Major projects planned for the North Harbor
With funding from local, state and federal government, the historic North Harbor will be dredged and rebuilt.
Plans to dredge and rebuild Petersburg's historic North Harbor are closer than they ever have been before, said Harbormaster Glorianne Wollen.
Funding is available for the Army Corps of Engineers to dredge the harbor. With the assistance of U.S. Senator Mark Begich, more than $3.4 million is earmarked for the project that is expected to get underway in September.
“The harbor was built pre-statehood, so it's the Corps’ responsibility to do the dredging,” Wollen said.
If all goes as planned, initial dredging will start just outside of the harbor and then work inward. According to Wollen, it would be ideal for the dredging to be completed and new pilings put in place before other projects begin.
Congress appropriated an additional $30 million last year in funding to carry out navigation and maintenance work of ongoing small, remote and subsistence harbor projects like those we have in Alaska, Begich said in a press release.

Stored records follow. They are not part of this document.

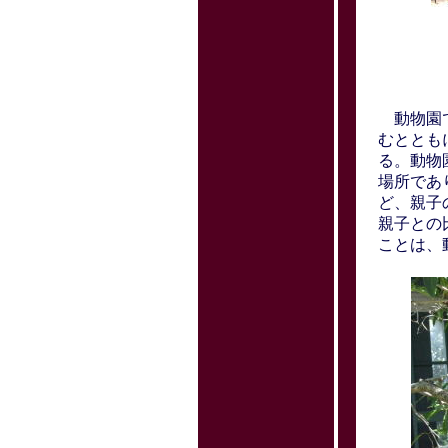
動物園で
むととも
る。動物
場所であ
ど、親子
親子との
ことは、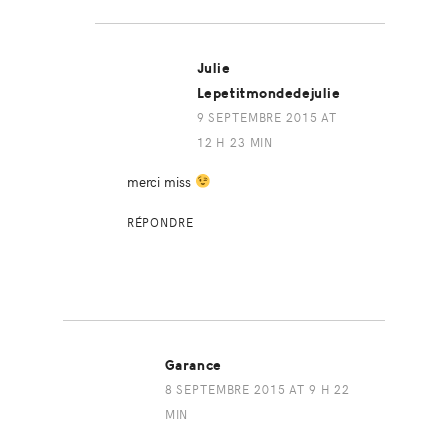
Julie
Lepetitmondedejulie
9 SEPTEMBRE 2015 AT
12 H 23 MIN
merci miss
RÉPONDRE
Garance
8 SEPTEMBRE 2015 AT 9 H 22
MIN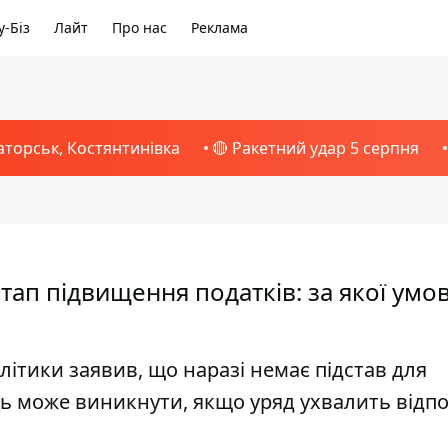
-Біз
Лайт
Про нас
Реклама
аторськ, Костянтинівка
🔴 Ракетний удар 5 серпня
ап підвищення податків: за якої умо
літики заявив, що наразі немає підстав для
ь може виникнути, якщо уряд ухвалить відп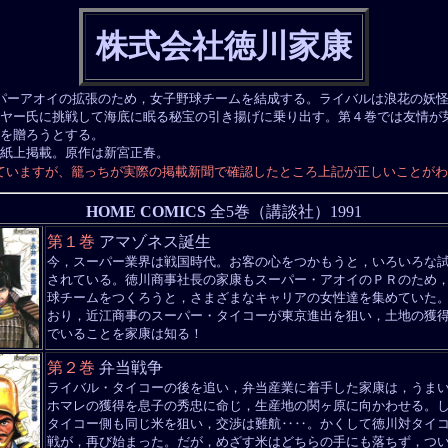
株式会社徳川家康
ーアオイの拡張のため，女子野球チームを結成する。ライバルは浪花の妖怪
ヤー氏に挑戦して海底に眠る秘宝の引き揚げに乗り出す。第４巻では友情が
を贈ろうとする。
話を紙上掲載。原作は新宮正春。
っていますが、籠っちが実際の掲載新聞で確認したところ上記が正しいことが
HOME COMICS
全5巻（講談社）1991
第１巻
アマゾネス誕生
今，スーパー業界は戦国時代。お客の心をつかもうと，いろいろな
されている。徳川商事社長の家康もスーパー・アオイのＰＲのため
球チームをつくろうと，さまざまなキャリアの女性達を集めていた
おり，近江商事のスーパー・タイコーが東京進出を狙い，土地の獲
でいることを家康は知る！
第２巻
弁当戦争
ライバル・タイコーの後を追い，弁当産業に着手した家康は，うま
ホマレの獲得を息子の秀忠に命じ，生産地の関ヶ原に向かわせる。
タイコー側も同じ米を狙い，交渉は難航‥‥。かくして徳川対タイ
戦が，再び始まった。だが，めざす米はどちらの手にも落ちず，つ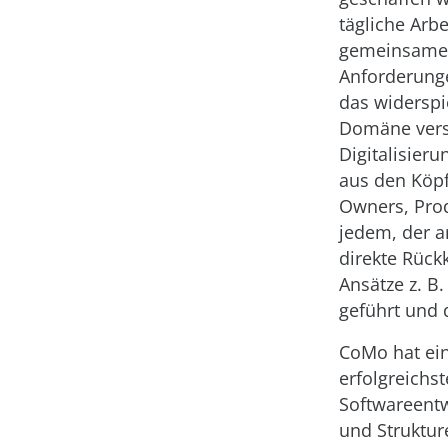
tägliche Arb
gemeinsame 
Anforderunge
das widerspi
Domäne vers
Digitalisier
aus den Köpf
Owners, Prod
jedem, der an
direkte Rück
Ansätze z. B
geführt und 
CoMo hat ein
erfolgreichs
Softwareentw
und Struktu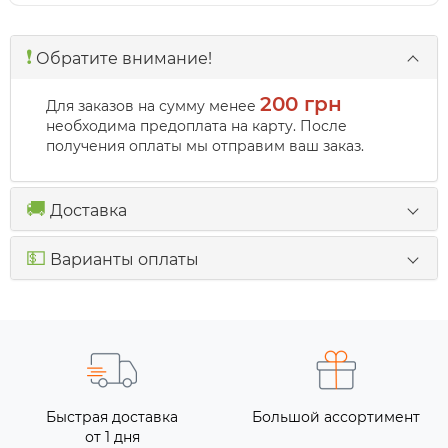
❗️
Обратите внимание!
200 грн
Для заказов на сумму менее
необходима предоплата на карту. После
получения оплаты мы отправим ваш заказ.
🚚
Доставка
💵
Варианты оплаты
Быстрая доставка
Большой ассортимент
от 1 дня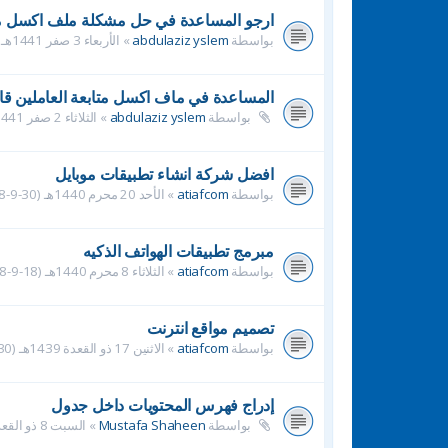
ارجو المساعدة في حل مشكلة ملف اكسل متا
بواسطة
abdulaziz yslem
»
الأربعاء 3 صفر 1441هـ (2-10-2019م) 4:56 pm
المساعدة في ماف اكسل متابعة العاملين قائ
بواسطة
abdulaziz yslem
»
الثلاثاء 2 صفر 1441هـ (1-10-2019م) 8:48 pm
افضل شركة انشاء تطبيقات موبايل
بواسطة
atiafcom
»
الأحد 20 محرم 1440هـ (30-9-2018م) 1:07 pm
مبرمج تطبيقات الهواتف الذكيه
بواسطة
atiafcom
»
الثلاثاء 8 محرم 1440هـ (18-9-2018م) 4:00 pm
تصميم مواقع انترنت
بواسطة
atiafcom
»
الاثنين 17 ذو القعدة 1439هـ (30-7-2018م) 3:37 pm
إدراج فهرس المحتويات داخل جدول
بواسطة
Mustafa Shaheen
»
السبت 8 ذو القعدة 1439هـ (21-7-2018م) 5:53 pm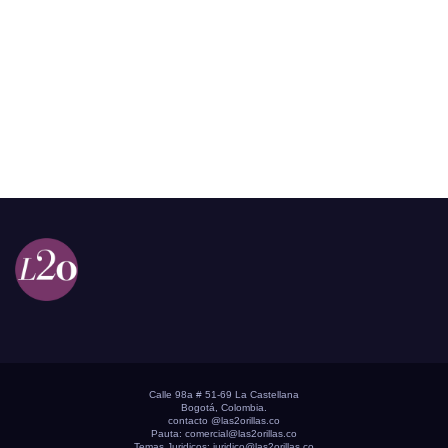
Calle 98a # 51-69 La Castellana
Bogotá, Colombia.
contacto @las2orillas.co
Pauta:
comercial@las2orillas.co
Temas Juridicos:
juridico@las2orillas.co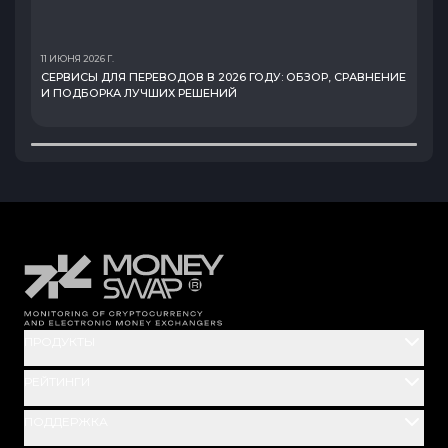
11 ИЮНЯ 2026 Г.
2
СЕРВИСЫ ДЛЯ ПЕРЕВОДОВ В 2026 ГОДУ: ОБЗОР, СРАВНЕНИЕ
И ПОДБОРКА ЛУЧШИХ РЕШЕНИЙ
ПРОДУКТЫ
РЕЙТИНГИ
ПОДДЕРЖКА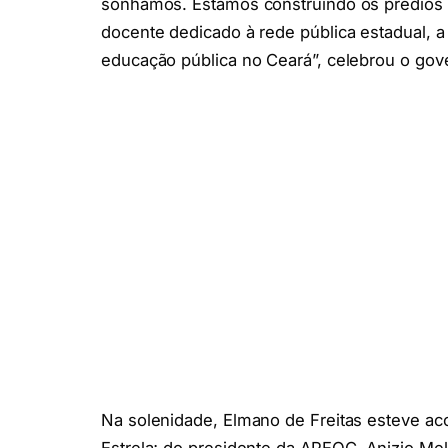
sonhamos. Estamos construindo os prédios 
docente dedicado à rede pública estadual, a
educação pública no Ceará”, celebrou o gov
Na solenidade, Elmano de Freitas esteve ac
Estrela; do presidente da APEOC, Anizio M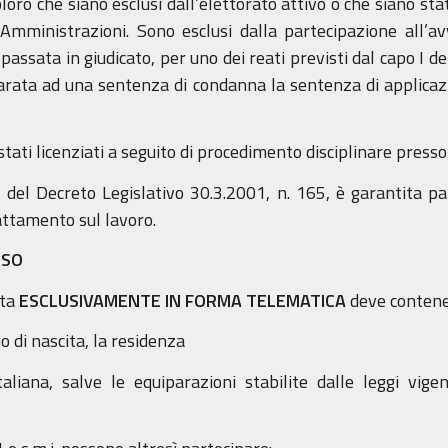
ro che siano esclusi dall’elettorato attivo o che siano stati
Amministrazioni. Sono esclusi dalla partecipazione all’av
sata in giudicato, per uno dei reati previsti dal capo I del 
parata ad una sentenza di condanna la sentenza di applicazi
 stati licenziati a seguito di procedimento disciplinare pres
1 del Decreto Legislativo 30.3.2001, n. 165, è garantita pa
rattamento sul lavoro.
ISO
tta
ESCLUSIVAMENTE IN FORMA TELEMATICA
deve contener
o di nascita, la residenza
taliana, salve le equiparazioni stabilite dalle leggi vige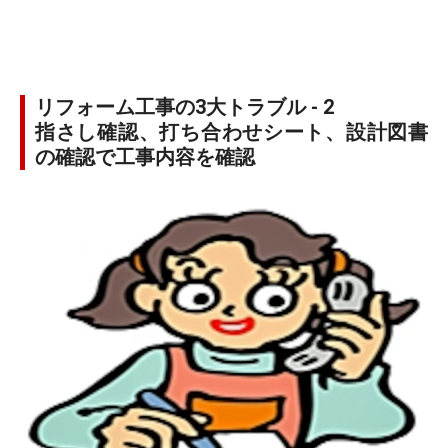
リフォーム工事の3大トラブル - 2
指さし確認、打ち合わせシート、設計図書
の確認で工事内容を確認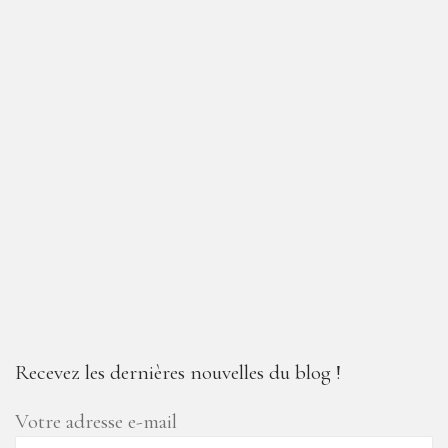
Recevez les dernières nouvelles du blog !
Votre adresse e-mail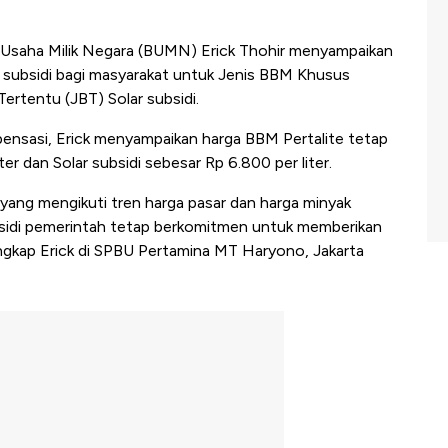
Usaha Milik Negara (BUMN) Erick Thohir menyampaikan
subsidi bagi masyarakat untuk Jenis BBM Khusus
ertentu (JBT) Solar subsidi.
ensasi, Erick menyampaikan harga BBM Pertalite tetap
ter dan Solar subsidi sebesar Rp 6.800 per liter.
yang mengikuti tren harga pasar dan harga minyak
ubsidi pemerintah tetap berkomitmen untuk memberikan
ungkap Erick di SPBU Pertamina MT Haryono, Jakarta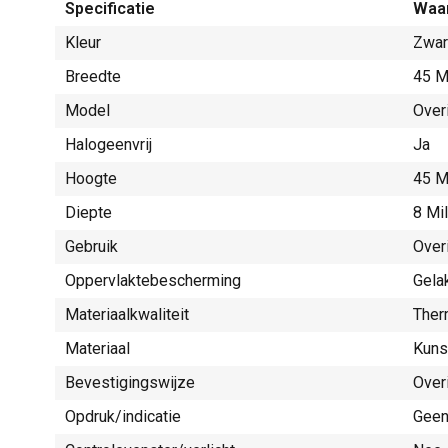
Specificatie
Waa
Kleur
Zwar
Breedte
45 M
Model
Over
Halogeenvrij
Ja
Hoogte
45 M
Diepte
8 Mi
Gebruik
Over
Oppervlaktebescherming
Gela
Materiaalkwaliteit
Ther
Materiaal
Kuns
Bevestigingswijze
Over
Opdruk/indicatie
Gee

“Senator Begich was the point person on this project, but both (US) senators worked hard on this,” Wollen said.
The second major project is a rebuild of the North Harbor. Funds for the rebuild will be shared between the city and state. The city has $3.5 million for the project and if state lawmakers sign-off on a matching grant, another $3.5 million will be provided by the state. The request for funds being granted is currently ranked fifth in the state.
“We are hoping to coordinate the two projects,” Wollen said.
The new float system will be larger, and positioned about 50 feet north of the current system. The plan also includes the addition of about 12 more stalls, including more stalls for boats 48-feet and longer.
Another planned project is for the construction of a drive down float. This is a $16 million project. A drive down float would allow vehicles to drive down to the boat stalls, a feature that is unavailable now.
“The North Harbor is the cornerstone of the three harbors, it's the oldest, it's historical, it's convenient because it's so close to downtown,” Wollen said. “A lot of people have had their stalls for decades.”
All of the boats in the North Harbor will have to be relocated during the dredging and rebuild. The boats will be moved to “every available nook and cranny,” she said. “We've done it before when we rebuilt the Middle Harbor, we'll do it again.”
The final phase of the plan will be for a new parking lot, but Wollen said, there is no timetable set for that plan.
Wollen would like the dredging to begin in September after the fishing season has passed and things have started to slow down, she said. “Our slow time is good construction time.”